■ **Set task**:
Answer these questions using the Haskell STUArray thread:
(a) How many bytes of zeros does the array hold in addition to the 20 bytes from the previous SHA-1 run?
(b) Which RFC does the padding follow?
(c) Which monad transformer does the reply recommend for several computations that share one STUArray?

■ **Page excerpt**:
----
Haskell function that works with STUArray

Haskell function that works with STUArray - haskell

I have a small Haskell function that is supposed to accept an STUArray, modify some of the elements, and then return the changed array. It will be called from another function working in the ST s (STUArray s Int Word32) monad. It part of a fast PBKDF2 function that I am trying to write. This function does SHA-1 padding for a fixed sized message (160-bits).
Here is my code:
padFixed :: STUArray s Int Word32 -> ST s (STUArray s Int Word32)
padFixed block = do
unsafeWrite block 5 0x80000000
unsafeWrite block 15 160
return block
The array will contain the 20 bytes from a previous SHA-1 run, plus 44 bytes of zeros. It will add the required padding as per RFC 3174.
How can I rewrite it so is "takes" the array out of the monad, works on it, and then puts it back? The signature should be padFixed :: ST s (STUArray s Int Word32), without the block parameter.
Is this possible? I could not find any functions in the library that let me extract the array from the monad, but maybe I missed something.
Are there any good tutorials on the STArray?

No, it's not possible; ST doesn't have those semantics. The monad is ST s, and not ST s (STUArray s a). ST s is just a monad for keeping track of mutable state; which structures you choose to allocate and use inside a single ST region are up to you. If you have a bunch of computations which all operate on the same STUArray, you can use ReaderT:
type Hasher s = ReaderT (STUArray s Int Word32) (ST s)
padFixed :: Hasher ()
padFixed = do
block <- ask
unsafeWrite block 5 0x80000000
unsafeWrite block 15 160
The Reader r monad is just a wrapper around r ->; a value of type Reader r a is just a function r -> a. This is essentially a way to compute a while having access to a value of type r. The ReaderT r monad transformer just allows you to provide access to a variable of type r to an arbitrary monadic computation; thus, ReaderT (STUArray s Int Word32) (ST s) is an ST s computation which has access to some array. Note that you don't need to return the array from padFixed; the monad bind will handle all of that.
----
■ **Data section**:
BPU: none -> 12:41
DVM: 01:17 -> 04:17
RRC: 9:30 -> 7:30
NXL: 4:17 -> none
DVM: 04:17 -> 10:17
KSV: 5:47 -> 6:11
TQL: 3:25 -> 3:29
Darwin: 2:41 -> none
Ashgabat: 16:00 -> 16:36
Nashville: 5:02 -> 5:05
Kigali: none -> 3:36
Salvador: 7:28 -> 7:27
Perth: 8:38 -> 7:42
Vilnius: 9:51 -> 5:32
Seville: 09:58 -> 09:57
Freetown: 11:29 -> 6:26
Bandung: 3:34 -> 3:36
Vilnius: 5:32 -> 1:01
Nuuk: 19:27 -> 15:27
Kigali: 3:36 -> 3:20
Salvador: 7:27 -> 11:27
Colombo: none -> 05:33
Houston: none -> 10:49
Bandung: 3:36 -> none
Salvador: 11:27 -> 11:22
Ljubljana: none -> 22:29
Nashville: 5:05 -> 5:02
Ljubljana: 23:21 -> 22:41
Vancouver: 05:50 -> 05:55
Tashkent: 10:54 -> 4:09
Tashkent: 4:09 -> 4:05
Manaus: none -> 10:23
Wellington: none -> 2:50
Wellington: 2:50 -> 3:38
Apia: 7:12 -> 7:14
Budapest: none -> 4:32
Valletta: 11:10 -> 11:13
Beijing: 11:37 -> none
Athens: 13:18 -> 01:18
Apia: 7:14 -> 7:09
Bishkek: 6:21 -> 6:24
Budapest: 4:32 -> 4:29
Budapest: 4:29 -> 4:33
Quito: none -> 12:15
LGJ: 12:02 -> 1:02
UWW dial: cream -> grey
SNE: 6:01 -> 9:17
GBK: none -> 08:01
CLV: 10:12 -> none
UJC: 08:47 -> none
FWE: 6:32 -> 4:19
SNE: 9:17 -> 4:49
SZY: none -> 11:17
----
■ **Solution for this exercise**:
(a) 44 bytes
(b) RFC 3174
(c) ReaderT